### WORK ORDER:
Rewrite the paragraph of the hacking article that begins "Three weeks ago" as a short bulleted list that keeps its main facts.
Segment Start: TEXT PROVIDED
Despite U.S.-China Agreement, Corporate Hacking Attempts Persist

President Barack Obama shakes hands with Chinese President Xi Jinping .

President Barack Obama shakes hands with Chinese President Xi Jinping . Evan Vucci/AP

Just one day after that deal was made public, entities affiliated with the Chinese government attempted to hack into a US tech company.

Three weeks ago, US president Barack Obama and Chinese president Xi Jinping made a groundbreaking announcement in the White House Rose Garden—both governments pledged to stop supporting cyber theft of the other country’s corporate intelligence. Just one day after that deal was made public, entities affiliated with the Chinese government attempted to hack into a US tech company, according to data security company CrowdStrike. Several US pharmaceutical and tech companies have been attacked since, CrowdStrike says.

The hackers are looking for corporate intelligence, Dmitri Alperovitch, co-founder of CrowdStrike, said in an Oct. 19 post on the company’s website:

…the primary benefit of the intrusions seems clearly aligned to facilitate theft of intellectual property and trade secrets, rather than to conduct traditional national-security related intelligence collection which the Cyber agreement does not prohibit.
Segment End: TEXT PROVIDED
Segment Start: DATASET EXTRACT
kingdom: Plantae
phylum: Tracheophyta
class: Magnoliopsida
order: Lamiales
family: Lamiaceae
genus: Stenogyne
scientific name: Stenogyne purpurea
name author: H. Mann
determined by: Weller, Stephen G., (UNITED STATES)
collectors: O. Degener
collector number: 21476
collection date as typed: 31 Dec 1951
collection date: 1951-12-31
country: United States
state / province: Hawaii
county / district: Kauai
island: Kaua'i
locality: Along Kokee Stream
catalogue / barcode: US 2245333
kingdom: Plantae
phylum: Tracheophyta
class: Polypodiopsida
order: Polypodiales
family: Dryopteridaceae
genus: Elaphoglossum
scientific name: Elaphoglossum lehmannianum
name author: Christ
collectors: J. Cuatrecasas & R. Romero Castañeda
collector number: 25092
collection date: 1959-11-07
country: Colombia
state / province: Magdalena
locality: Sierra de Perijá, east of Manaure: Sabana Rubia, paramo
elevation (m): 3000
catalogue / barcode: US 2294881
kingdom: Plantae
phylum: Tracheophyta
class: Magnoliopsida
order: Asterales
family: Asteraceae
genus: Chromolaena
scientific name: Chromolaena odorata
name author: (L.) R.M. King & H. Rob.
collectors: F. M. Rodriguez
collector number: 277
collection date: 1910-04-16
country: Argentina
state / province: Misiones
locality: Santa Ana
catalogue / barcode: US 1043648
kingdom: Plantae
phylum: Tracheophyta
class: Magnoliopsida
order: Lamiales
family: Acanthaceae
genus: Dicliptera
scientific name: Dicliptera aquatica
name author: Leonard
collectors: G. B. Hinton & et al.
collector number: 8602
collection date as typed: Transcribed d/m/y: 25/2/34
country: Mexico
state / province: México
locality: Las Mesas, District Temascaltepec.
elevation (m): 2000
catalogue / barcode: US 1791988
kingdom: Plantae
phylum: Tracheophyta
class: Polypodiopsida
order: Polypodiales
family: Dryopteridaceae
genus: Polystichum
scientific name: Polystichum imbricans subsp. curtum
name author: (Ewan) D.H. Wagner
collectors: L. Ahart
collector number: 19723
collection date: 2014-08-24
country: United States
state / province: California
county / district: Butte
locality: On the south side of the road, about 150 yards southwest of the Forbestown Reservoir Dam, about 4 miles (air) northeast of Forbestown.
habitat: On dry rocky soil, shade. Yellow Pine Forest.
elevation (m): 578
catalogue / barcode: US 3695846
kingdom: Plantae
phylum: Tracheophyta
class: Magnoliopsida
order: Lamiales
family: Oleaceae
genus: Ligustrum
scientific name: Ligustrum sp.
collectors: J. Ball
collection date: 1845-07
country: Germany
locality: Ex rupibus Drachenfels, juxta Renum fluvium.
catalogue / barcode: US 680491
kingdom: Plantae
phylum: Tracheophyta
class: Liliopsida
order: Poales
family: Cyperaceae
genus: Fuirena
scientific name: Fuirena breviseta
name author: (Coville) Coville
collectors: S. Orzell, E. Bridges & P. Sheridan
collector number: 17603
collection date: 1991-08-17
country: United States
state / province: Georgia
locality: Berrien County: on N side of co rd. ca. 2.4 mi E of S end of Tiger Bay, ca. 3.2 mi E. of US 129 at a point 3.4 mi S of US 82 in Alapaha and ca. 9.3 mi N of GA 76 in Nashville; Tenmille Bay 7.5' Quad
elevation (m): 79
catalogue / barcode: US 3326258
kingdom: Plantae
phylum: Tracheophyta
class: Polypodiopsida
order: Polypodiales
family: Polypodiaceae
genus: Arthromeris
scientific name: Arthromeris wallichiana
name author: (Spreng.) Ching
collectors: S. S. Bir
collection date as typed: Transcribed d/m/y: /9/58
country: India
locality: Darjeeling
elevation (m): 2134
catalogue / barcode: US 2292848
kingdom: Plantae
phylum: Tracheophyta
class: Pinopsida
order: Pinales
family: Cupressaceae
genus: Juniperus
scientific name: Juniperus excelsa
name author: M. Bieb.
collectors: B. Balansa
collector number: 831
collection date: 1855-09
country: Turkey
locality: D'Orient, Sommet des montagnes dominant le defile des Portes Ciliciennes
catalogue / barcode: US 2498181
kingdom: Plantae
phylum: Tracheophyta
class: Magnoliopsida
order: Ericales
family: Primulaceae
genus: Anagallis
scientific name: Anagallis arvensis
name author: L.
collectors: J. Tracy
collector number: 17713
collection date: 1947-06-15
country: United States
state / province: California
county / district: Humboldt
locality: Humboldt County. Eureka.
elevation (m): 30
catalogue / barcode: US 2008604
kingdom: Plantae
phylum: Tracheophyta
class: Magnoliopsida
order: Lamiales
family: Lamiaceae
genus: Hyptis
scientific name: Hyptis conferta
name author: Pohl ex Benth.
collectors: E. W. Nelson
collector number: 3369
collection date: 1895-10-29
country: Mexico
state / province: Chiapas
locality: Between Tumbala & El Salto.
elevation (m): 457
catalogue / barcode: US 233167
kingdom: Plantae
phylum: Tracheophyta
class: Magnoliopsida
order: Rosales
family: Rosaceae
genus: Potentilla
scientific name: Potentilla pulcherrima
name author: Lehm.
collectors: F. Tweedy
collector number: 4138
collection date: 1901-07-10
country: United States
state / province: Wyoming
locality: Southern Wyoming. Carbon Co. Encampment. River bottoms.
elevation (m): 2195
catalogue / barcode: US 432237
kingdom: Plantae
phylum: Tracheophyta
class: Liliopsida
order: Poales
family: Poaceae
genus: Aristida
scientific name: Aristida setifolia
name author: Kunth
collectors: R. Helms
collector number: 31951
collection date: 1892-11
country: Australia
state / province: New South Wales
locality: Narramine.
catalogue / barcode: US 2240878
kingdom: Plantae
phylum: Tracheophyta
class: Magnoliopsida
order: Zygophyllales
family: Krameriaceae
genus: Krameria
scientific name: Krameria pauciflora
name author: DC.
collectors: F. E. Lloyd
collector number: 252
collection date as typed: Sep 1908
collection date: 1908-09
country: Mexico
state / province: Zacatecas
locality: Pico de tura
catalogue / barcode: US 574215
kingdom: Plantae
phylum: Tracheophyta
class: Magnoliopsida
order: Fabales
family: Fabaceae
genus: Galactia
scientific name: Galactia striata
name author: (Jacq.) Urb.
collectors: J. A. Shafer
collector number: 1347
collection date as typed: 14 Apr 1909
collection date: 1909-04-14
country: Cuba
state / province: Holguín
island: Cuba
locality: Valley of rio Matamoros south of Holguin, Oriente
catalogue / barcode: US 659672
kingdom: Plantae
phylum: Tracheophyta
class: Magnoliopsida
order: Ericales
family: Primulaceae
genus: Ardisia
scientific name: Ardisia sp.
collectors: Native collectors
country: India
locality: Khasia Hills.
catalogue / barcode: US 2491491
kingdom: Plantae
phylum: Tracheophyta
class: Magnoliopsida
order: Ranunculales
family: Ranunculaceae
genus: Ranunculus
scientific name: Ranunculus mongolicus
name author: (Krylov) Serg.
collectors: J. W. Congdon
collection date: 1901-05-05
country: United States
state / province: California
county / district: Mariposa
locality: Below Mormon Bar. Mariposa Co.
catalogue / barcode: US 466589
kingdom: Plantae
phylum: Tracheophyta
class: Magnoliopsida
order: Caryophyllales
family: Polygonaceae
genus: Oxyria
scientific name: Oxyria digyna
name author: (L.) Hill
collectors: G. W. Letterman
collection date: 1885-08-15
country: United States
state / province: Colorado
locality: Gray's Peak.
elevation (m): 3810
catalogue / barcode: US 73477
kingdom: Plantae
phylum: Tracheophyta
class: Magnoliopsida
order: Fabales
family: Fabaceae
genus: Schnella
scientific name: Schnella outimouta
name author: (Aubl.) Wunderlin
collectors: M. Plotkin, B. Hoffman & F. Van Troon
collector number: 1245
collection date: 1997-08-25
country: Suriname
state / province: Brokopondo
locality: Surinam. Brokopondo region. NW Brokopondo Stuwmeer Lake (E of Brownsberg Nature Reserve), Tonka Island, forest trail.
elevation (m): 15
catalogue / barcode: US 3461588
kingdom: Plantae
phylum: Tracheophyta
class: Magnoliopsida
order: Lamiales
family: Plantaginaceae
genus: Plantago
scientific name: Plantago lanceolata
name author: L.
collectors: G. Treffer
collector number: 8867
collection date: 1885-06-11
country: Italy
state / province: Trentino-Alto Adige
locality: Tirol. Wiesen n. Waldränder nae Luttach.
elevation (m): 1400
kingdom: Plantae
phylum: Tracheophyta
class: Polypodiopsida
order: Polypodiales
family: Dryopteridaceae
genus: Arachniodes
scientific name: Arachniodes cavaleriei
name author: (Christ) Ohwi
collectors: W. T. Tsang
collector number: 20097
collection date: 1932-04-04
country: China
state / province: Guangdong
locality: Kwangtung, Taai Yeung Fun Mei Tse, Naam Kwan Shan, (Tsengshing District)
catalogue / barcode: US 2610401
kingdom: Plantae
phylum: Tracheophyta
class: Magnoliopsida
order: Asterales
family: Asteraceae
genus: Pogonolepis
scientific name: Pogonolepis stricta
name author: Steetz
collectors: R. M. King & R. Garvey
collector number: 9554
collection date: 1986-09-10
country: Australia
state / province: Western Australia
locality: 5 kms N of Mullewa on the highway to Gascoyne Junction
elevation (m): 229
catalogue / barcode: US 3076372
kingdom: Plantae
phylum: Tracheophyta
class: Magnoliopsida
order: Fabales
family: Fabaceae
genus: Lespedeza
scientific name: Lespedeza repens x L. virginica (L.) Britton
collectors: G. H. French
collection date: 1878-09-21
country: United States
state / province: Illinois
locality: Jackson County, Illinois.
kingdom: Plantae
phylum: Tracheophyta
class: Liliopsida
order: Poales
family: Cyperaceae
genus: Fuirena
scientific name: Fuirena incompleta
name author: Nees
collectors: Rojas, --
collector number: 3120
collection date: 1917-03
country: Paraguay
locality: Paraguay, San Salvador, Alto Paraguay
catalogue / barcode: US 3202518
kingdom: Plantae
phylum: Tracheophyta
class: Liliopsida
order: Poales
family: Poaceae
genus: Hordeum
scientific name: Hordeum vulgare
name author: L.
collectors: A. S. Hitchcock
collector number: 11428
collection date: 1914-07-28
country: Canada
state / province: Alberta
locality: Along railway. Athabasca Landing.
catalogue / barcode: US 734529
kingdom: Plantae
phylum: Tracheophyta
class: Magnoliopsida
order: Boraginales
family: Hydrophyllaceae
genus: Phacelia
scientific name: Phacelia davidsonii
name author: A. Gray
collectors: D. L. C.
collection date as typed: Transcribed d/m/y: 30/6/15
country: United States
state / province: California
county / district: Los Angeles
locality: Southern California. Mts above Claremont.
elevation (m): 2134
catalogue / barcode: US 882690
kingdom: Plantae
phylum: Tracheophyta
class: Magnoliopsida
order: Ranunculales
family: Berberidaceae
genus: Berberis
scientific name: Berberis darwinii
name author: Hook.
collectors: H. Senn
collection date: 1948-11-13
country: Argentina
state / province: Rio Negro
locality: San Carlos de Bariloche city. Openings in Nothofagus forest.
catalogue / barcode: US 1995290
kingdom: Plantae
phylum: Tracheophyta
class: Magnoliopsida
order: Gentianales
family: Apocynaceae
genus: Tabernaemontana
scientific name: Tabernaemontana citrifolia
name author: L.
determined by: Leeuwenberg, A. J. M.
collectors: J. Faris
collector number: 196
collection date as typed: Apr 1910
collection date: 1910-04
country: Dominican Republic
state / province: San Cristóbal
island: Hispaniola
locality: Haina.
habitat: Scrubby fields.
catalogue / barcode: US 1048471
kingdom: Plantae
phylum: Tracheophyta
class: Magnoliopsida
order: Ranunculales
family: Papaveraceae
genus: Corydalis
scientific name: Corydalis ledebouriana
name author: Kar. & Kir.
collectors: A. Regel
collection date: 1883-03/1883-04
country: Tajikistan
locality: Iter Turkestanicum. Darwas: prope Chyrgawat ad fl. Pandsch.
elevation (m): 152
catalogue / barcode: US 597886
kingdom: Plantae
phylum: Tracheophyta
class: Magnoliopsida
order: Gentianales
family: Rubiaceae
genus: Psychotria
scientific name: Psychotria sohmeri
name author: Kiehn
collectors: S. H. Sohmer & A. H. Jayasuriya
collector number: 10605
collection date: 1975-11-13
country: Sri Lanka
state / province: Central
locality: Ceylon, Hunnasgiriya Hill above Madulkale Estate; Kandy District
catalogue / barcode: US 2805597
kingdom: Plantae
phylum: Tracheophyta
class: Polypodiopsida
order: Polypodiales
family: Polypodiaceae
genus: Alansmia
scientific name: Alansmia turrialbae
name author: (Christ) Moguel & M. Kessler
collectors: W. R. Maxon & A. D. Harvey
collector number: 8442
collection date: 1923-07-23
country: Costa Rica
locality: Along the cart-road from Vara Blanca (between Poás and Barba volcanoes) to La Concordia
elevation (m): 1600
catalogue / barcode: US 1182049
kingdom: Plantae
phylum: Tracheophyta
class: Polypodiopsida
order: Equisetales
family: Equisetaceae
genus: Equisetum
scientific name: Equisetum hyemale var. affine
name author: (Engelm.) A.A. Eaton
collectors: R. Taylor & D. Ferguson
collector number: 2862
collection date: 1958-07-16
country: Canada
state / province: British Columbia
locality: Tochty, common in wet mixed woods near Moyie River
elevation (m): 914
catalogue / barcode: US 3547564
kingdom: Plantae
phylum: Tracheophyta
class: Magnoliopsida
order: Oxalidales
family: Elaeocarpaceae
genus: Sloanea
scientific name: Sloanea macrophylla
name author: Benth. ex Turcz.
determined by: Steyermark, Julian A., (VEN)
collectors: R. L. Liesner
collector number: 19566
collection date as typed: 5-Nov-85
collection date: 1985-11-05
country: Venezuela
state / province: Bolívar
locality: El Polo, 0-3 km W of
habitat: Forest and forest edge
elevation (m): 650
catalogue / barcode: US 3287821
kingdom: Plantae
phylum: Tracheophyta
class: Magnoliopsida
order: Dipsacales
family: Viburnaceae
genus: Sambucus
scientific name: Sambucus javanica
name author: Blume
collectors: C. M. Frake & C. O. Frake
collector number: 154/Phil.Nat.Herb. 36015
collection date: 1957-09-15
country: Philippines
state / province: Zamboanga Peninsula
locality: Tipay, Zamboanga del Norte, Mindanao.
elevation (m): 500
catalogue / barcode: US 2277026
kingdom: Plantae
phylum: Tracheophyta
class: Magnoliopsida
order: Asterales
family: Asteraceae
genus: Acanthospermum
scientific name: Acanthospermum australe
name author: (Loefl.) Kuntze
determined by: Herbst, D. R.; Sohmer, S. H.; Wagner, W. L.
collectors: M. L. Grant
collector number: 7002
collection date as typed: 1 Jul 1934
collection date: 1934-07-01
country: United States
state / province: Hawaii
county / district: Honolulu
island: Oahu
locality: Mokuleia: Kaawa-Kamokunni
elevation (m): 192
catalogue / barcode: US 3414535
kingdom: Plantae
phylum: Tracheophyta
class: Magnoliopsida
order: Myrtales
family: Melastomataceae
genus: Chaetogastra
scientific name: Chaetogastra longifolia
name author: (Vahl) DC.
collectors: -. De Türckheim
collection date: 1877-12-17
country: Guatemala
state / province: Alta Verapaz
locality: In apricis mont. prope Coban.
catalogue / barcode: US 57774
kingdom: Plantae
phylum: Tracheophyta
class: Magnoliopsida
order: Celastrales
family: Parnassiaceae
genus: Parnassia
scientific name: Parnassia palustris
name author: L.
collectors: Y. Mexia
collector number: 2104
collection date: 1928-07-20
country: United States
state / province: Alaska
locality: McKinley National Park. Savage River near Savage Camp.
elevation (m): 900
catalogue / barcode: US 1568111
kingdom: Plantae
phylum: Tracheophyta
Segment End: DATASET EXTRACT
### SOLUTION:
- Three weeks ago, in the White House Rose Garden, Barack Obama and Xi Jinping announced that both governments would stop supporting cyber theft of the other country's corporate intelligence.
- One day after the deal became public, entities affiliated with the Chinese government tried to hack a US tech company, according to data security company CrowdStrike.
- CrowdStrike says several US pharmaceutical and tech companies have been attacked since.